SINGAPURA, DDTCNews - Rangkaian acara WU-TA Advanced Transfer Pricing Programme 2025 hari keempat, Kamis (2/10/2025), mengangkat pembahasan menarik mengenai tinjauan transfer pricing atas skema transaksi produk consumer goods.
Dalam konteks transfer pricing, pemahaman atas suatu rantai bisnis grup usaha merupakan hal yang krusial sebelum melakukan pengujian kewajaran transaksi afiliasi. Vineet Rach, selaku Vice President of Taxes di Procter & Gamble (P&G), memberikan sudut pandang yang mendalam dalam menelisik skema transfer pricing dalam rantai usaha di industri Fast Moving Consumer Goods atau FMCG.
Pada sesi ini, Vineet Rach menyampaikan apa value driver industri FMCG dan apa yang membedakannya dengan industri lain. Dengan mempertimbangkan target pasar dari industri FMCG adalah konsumen akhir, maka industri FMCG pada umumnya menggantungkan kinerja keuangan grup pada keberhasilan aktivitas promosi.
"Makanya, istilah brand value menjadi faktor penting yang perlu dipertahankan oleh suatu grup usaha FMCG," kata Vineet.
Sehubungan dengan hal tersebut, Vineet Rach menekankan pernyataan 'a brand has to be consistent' sebagai kunci keberhasilan grup usaha FMCG. Konsistensi tersebut dapat diwujudkan dalam berbagai cara, seperti konsistensi atas pesan pemasaran, atas kualitas produk, hingga atas lokasi penjualan produk.
Untuk memastikan hal tersebut, maka kehadiran decision maker diperlukan untuk memastikan rantai bisnis, dari proses manufaktur produk hingga distribusinya kepada pelanggan akhir, tetap konsisten demi mempertahankan brand value yang ingin disampaikan.
Kehadiran decision maker tersebut tentu menjadi pembeda antara rantai usaha FMCG dengan industri lainnya. Decision maker, dalam rantai usaha FMCG, merupakan perusahaan prinsipal yang menjembatani perusahaan manufaktur dengan perusahaan distributor dalam sebuah grup usaha.
Hal tersebut menunjukan model rantai usaha yang tersentralisasi yang tentu mempengaruhi pendekatan analsis transer pricing. Dalam skema ini, perolehan laba direfleksikan dari nilai strategi (value driver) yang dihasilkan, bukan dari kegiatan fisik (execution) yang berlangsung.

####################

_Daftar Tugas:_
a – Terjemahkan kalimat "Kehadiran decision maker tersebut tentu menjadi pembeda antara rantai usaha FMCG dengan industri lainnya." dari teks hasil ekstraksi ke dalam bahasa Inggris.
b – Ringkas paragraf teks hasil ekstraksi yang diawali "Pada sesi ini, Vineet Rach" menjadi lebih pendek tanpa menghilangkan fakta utamanya.
c – Ubah bagian teks hasil ekstraksi dari "Untuk memastikan hal" hingga dan termasuk "sebuah grup usaha." dengan mengganti "pelanggan akhir" menjadi "konsumen akhir", lalu tuliskan bagian tersebut.
Entri di halaman ini tidak berhubungan dengan teks hasil ekstraksi.

####################

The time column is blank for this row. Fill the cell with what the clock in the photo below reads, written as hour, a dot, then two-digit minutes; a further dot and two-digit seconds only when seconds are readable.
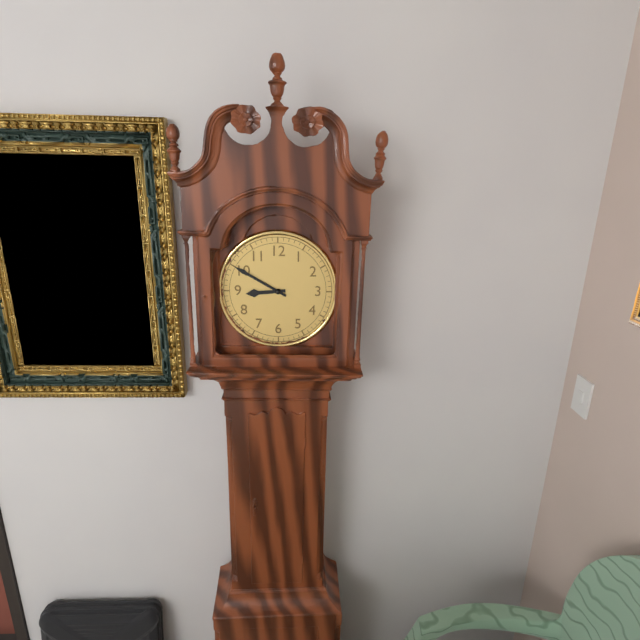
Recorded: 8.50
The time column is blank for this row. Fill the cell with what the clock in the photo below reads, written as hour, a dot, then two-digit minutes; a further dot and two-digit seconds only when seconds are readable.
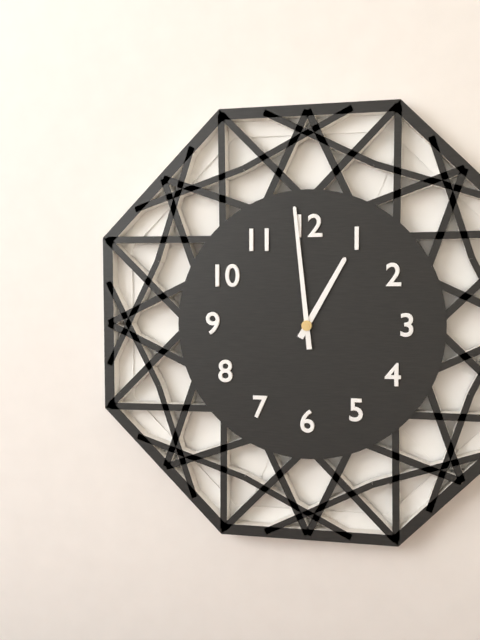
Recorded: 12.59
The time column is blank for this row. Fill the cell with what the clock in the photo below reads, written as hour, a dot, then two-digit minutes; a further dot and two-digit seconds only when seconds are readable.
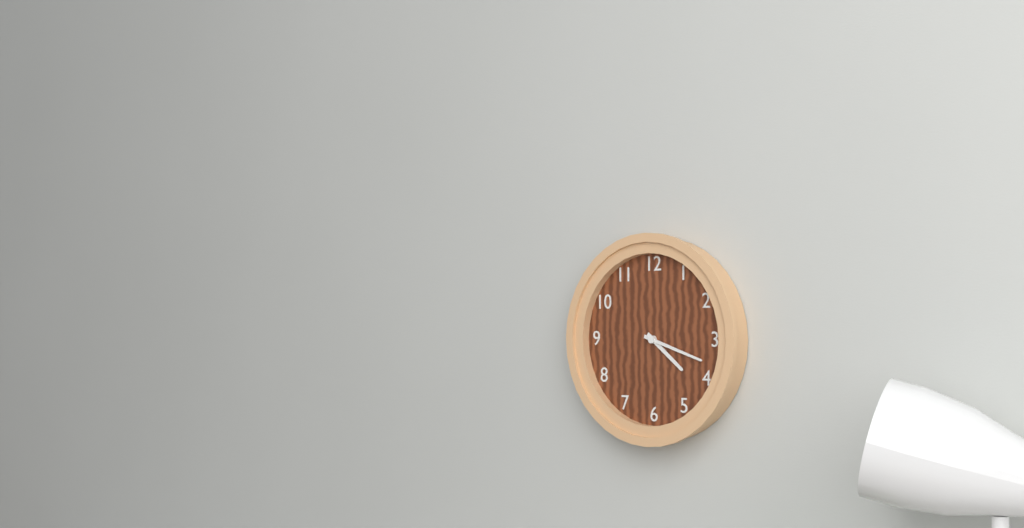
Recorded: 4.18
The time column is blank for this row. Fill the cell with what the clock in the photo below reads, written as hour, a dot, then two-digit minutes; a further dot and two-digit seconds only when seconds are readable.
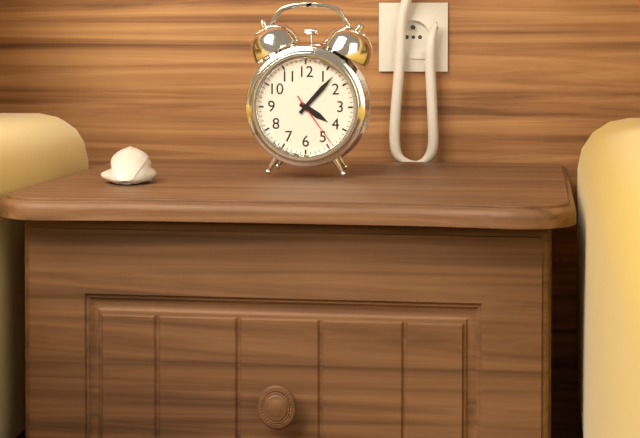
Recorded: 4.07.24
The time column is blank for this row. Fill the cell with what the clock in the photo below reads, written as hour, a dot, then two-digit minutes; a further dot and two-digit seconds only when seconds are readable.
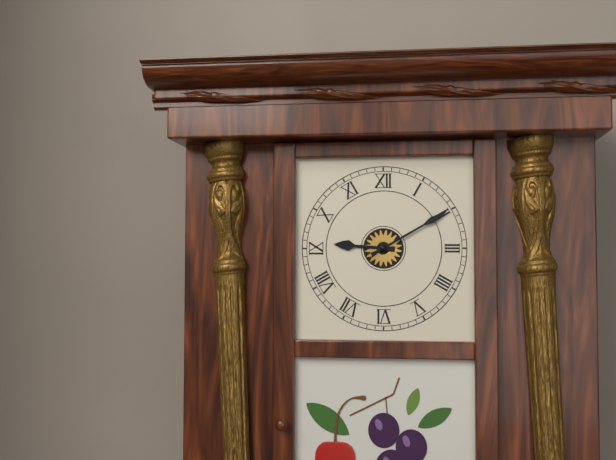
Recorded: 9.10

####################

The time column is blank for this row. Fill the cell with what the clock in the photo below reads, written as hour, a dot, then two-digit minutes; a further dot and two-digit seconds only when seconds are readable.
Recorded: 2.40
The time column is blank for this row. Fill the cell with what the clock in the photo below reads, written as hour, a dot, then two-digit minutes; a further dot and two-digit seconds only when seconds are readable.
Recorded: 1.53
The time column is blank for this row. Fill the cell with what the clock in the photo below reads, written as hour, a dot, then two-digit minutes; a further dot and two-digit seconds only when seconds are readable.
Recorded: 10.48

####################

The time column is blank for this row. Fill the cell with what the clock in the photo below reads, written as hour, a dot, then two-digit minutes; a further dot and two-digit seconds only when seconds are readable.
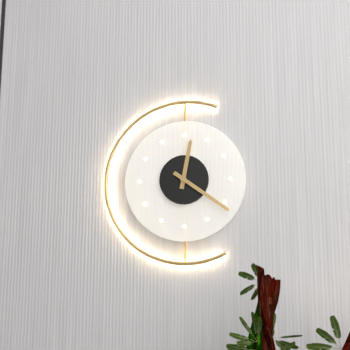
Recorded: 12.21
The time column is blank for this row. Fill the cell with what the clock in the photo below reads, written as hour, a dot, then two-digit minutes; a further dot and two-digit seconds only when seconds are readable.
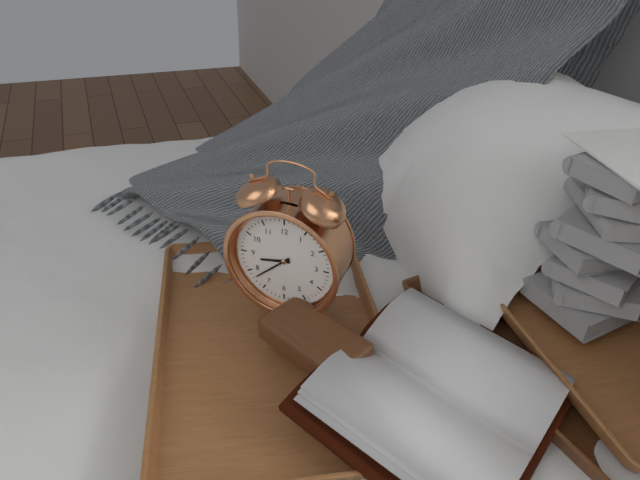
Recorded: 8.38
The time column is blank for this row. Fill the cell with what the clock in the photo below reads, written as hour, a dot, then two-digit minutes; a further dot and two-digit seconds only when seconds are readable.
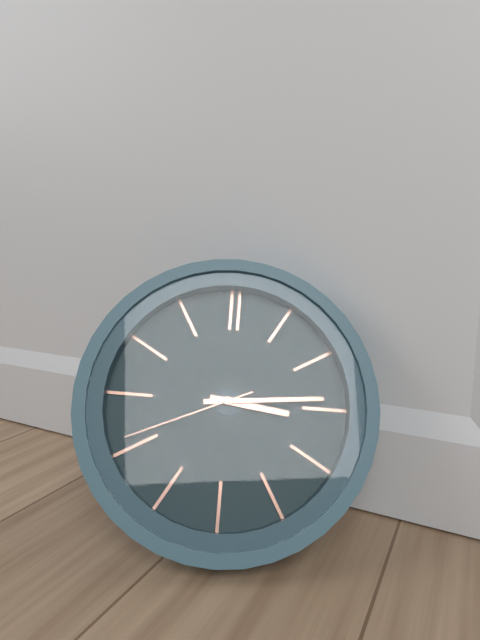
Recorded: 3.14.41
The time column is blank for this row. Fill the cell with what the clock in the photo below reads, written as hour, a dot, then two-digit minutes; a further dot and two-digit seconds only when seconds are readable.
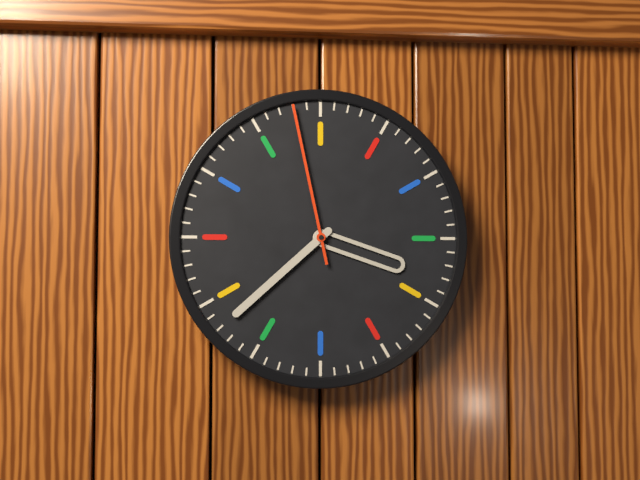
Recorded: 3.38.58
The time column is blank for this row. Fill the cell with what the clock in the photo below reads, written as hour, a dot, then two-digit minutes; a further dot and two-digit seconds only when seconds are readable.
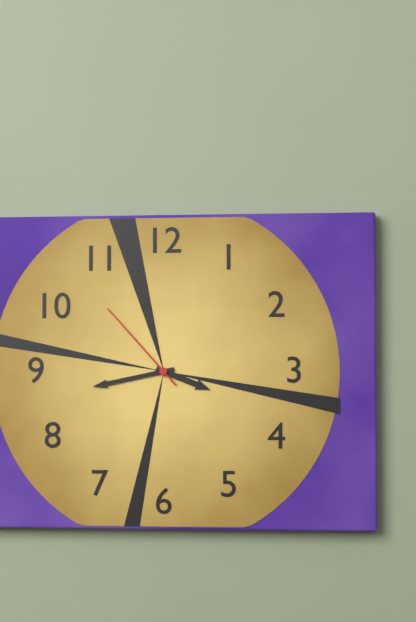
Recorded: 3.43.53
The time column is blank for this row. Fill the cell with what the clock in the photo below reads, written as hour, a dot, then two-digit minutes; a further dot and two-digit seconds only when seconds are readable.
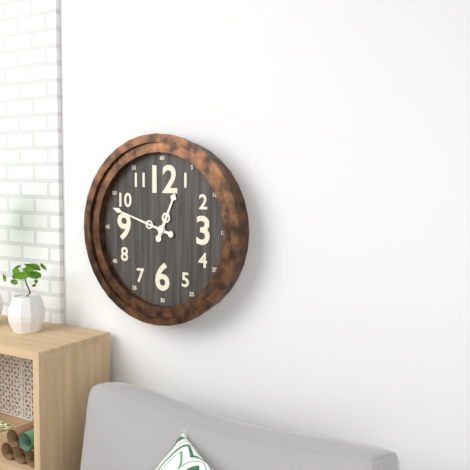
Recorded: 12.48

####################

_Jawaban Latihan:_
a – The presence of this decision maker certainly sets the FMCG business chain apart from other industries.

b – Vineet Rach menjelaskan value driver industri FMCG dan hal yang membedakannya dari industri lain. Karena target pasarnya adalah konsumen akhir, kinerja keuangan grup FMCG umumnya bergantung pada keberhasilan aktivitas promosi.

c –
Untuk memastikan hal tersebut, maka kehadiran decision maker diperlukan untuk memastikan rantai bisnis, dari proses manufaktur produk hingga distribusinya kepada konsumen akhir, tetap konsisten demi mempertahankan brand value yang ingin disampaikan.
Kehadiran decision maker tersebut tentu menjadi pembeda antara rantai usaha FMCG dengan industri lainnya. Decision maker, dalam rantai usaha FMCG, merupakan perusahaan prinsipal yang menjembatani perusahaan manufaktur dengan perusahaan distributor dalam sebuah grup usaha.